All of these factors are why trainers and their staff go to such lengths to maintain their horse’s routine and training schedule as best they can in such trying weather.

Stable staff deserve praise every day of the week for doing what is a very tough and often thankless job, but it is in times like this that they deserve particular praise. It’s also in times like this that the team ethos of racing yards really shines through. It is a case of all hands-on deck just to get the basics done and as hard as the work is, it undoubtedly brings teams of staff even closer together.

For the staff themselves, while extreme weather conditions result in a lot of very hard work and inconvenience, oddly enough, it is times like these that can often reinforce to them just why they work with thoroughbred horses.

Having to go so many extra miles just to provide basic care for these wonderful animals serves to remind those that do it of how reliant horses are on them and brings them back to why they love them.
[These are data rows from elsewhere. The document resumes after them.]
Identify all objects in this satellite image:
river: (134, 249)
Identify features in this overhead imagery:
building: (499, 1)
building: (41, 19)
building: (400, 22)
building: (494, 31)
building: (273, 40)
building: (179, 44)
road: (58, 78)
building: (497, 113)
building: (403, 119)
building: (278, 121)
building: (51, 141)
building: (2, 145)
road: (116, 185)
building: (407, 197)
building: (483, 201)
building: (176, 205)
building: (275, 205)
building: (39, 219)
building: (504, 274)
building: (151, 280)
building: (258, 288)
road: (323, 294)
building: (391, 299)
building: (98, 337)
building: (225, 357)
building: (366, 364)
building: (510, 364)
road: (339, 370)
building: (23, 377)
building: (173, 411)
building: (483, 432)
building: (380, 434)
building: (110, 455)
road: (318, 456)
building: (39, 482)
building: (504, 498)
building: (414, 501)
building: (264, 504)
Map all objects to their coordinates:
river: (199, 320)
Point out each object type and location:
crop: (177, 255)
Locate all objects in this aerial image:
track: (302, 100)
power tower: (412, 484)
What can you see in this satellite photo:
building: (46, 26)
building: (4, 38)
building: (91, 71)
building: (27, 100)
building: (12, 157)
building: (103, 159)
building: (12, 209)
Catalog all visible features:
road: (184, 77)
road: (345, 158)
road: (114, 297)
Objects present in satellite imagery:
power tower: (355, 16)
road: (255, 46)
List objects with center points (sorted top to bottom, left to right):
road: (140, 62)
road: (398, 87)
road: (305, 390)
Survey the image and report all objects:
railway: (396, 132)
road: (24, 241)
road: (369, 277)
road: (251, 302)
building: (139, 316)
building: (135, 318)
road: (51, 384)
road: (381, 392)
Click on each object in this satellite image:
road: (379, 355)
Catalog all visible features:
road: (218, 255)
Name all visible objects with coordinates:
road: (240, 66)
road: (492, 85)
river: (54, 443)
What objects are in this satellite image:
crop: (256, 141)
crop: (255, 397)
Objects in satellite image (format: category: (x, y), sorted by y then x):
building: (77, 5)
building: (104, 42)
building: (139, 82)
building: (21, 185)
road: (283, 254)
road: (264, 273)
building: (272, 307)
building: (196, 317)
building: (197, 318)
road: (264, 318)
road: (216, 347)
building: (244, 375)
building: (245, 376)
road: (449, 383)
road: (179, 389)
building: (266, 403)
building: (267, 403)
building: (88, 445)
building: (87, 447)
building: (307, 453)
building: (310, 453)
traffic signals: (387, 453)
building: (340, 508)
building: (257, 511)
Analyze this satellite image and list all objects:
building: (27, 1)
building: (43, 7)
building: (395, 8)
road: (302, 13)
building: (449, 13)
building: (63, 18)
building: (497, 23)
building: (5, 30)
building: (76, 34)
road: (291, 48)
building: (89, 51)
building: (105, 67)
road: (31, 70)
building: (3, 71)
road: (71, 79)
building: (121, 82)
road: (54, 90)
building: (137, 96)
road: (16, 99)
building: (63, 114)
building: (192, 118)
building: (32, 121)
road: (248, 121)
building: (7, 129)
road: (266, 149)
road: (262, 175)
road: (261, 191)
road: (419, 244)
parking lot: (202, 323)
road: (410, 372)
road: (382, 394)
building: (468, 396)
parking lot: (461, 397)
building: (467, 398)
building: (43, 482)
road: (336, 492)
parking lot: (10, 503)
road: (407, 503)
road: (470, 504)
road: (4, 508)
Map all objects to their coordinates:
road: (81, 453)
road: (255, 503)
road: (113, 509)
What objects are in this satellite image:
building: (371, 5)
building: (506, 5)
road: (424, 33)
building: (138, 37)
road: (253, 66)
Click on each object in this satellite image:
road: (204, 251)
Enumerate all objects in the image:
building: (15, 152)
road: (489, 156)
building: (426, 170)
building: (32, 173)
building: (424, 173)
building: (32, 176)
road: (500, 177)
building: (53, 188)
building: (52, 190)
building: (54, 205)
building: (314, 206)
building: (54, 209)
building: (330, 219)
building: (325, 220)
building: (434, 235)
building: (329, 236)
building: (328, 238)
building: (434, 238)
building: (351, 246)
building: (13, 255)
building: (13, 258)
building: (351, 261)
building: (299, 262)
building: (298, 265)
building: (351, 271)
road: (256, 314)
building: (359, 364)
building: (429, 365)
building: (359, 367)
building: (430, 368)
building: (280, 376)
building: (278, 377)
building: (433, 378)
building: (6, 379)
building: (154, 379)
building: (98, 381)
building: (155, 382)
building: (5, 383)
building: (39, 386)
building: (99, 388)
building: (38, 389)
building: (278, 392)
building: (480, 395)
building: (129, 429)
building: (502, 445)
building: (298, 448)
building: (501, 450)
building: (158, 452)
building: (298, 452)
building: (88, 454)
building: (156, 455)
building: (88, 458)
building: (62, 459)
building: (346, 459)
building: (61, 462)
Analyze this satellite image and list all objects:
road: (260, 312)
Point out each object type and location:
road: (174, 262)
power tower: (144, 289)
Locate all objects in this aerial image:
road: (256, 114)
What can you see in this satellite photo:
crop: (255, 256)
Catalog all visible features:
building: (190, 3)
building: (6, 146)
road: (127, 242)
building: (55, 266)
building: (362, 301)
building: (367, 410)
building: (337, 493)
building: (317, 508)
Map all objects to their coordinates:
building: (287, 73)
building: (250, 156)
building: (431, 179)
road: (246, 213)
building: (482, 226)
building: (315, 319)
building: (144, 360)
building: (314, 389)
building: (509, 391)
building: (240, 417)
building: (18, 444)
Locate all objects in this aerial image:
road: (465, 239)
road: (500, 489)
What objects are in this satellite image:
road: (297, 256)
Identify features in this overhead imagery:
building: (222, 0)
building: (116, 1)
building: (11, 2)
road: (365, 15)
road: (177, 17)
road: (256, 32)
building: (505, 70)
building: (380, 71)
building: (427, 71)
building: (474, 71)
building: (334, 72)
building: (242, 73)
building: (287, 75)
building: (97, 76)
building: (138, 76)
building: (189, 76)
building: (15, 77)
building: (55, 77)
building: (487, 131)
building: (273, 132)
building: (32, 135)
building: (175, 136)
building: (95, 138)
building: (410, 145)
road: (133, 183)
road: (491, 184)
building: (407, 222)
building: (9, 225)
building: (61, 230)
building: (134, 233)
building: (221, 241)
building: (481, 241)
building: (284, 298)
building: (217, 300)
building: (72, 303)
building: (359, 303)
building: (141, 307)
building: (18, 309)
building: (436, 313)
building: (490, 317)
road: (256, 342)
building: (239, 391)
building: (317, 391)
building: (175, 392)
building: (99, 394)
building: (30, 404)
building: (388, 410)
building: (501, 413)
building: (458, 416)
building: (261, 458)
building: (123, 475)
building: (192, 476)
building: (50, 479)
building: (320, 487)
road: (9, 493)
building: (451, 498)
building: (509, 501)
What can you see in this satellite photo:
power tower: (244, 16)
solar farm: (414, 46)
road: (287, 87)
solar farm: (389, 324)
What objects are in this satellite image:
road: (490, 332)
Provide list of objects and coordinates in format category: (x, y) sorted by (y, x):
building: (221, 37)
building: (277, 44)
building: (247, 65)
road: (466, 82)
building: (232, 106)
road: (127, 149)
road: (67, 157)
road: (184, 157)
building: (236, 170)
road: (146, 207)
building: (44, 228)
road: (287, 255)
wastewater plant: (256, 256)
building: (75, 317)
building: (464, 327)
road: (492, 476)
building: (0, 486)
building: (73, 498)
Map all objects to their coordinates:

To conclude, to all the stable and stud staff as well as everyone else that helped to keep this great industry on the road in the last week, thank you. While you will likely consider the lengths that you went to in that time as being all part of the job, your efforts are greatly appreciated by everyone involved in the racing industry.

Thankfully, the weather has finally relented and with fingers firmly crossed that every intended runner makes it to the Cheltenham Festival in top form, we can now look forward to what promises to be an exceptional four days of racing.